10 radiation shielding structure 10A front side 10B side side 12 linac (radiation generator)
14 accommodation room 16 entrance 18 maze 20 shielding door 22 radiation shielding wall 24 metal plate 26 inside 28 maze wall 30 end 32 opening 34 shielding part 36, 38 projecting part B use wire cone H linac head L leak line P isocenter position S Primary scattered radiation

Claims (3)

A storage chamber comprising a radiation shielding wall for storing a radiation generating device for emitting radiation, an inlet / outlet of the storage chamber, and an opening in the storage chamber for preventing radiation from the radiation generator from directly reaching the inlet / outlet A radiation shielding structure comprising:
At the opening that communicates the side with the radiation generator and the inside of the labyrinth, a shield is provided to prevent direct entry into the interior of the labyrinth of leak lines other than at least the use cones emitted from the radiation generator.

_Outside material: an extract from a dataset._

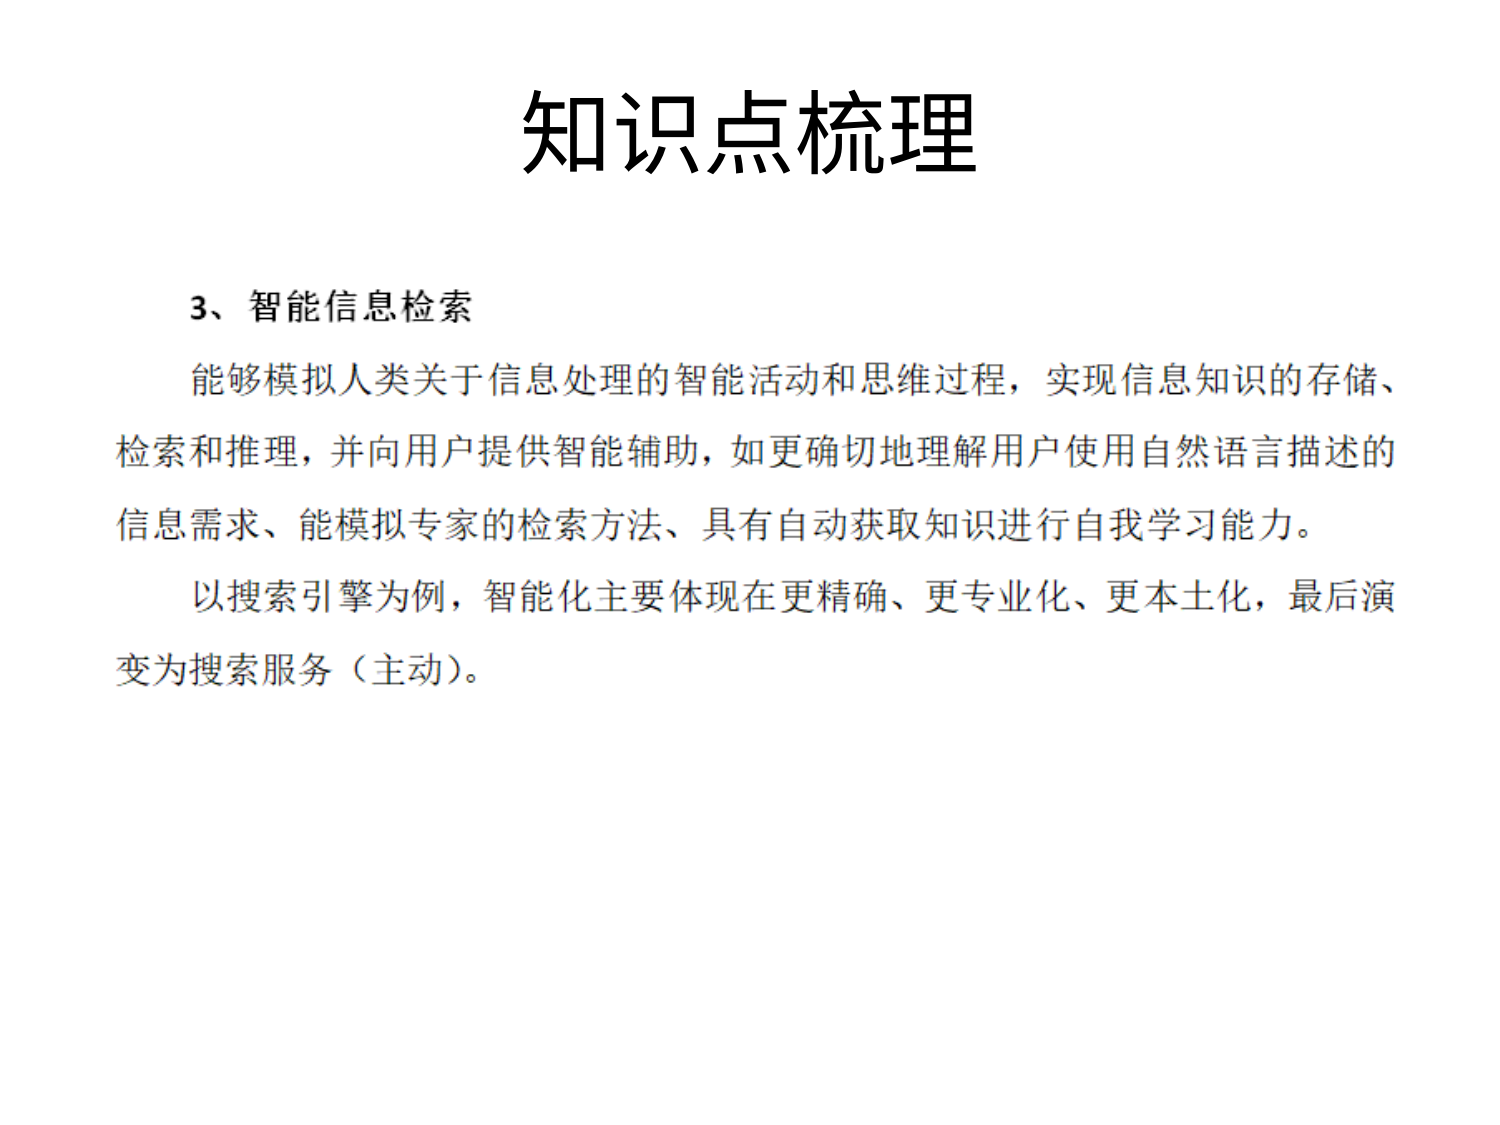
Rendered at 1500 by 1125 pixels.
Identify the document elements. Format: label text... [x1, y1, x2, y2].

picture [100, 278, 1418, 693]
title 知识点梳理 [75, 66, 1425, 197]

Radiation shielding structure characterized in that   There is further provided a labyrinth wall provided at a position separating the side with the radiation generating apparatus and the inside of the labyrinth and forming an opening at the end side, and the shielding portion is provided at the end side of this labyrinth wall The radiation shielding structure according to claim 1, characterized in that   The radiation shielding structure according to claim 2, wherein the shielding portion protrudes from the maze wall toward a side on which the radiation generating device is present.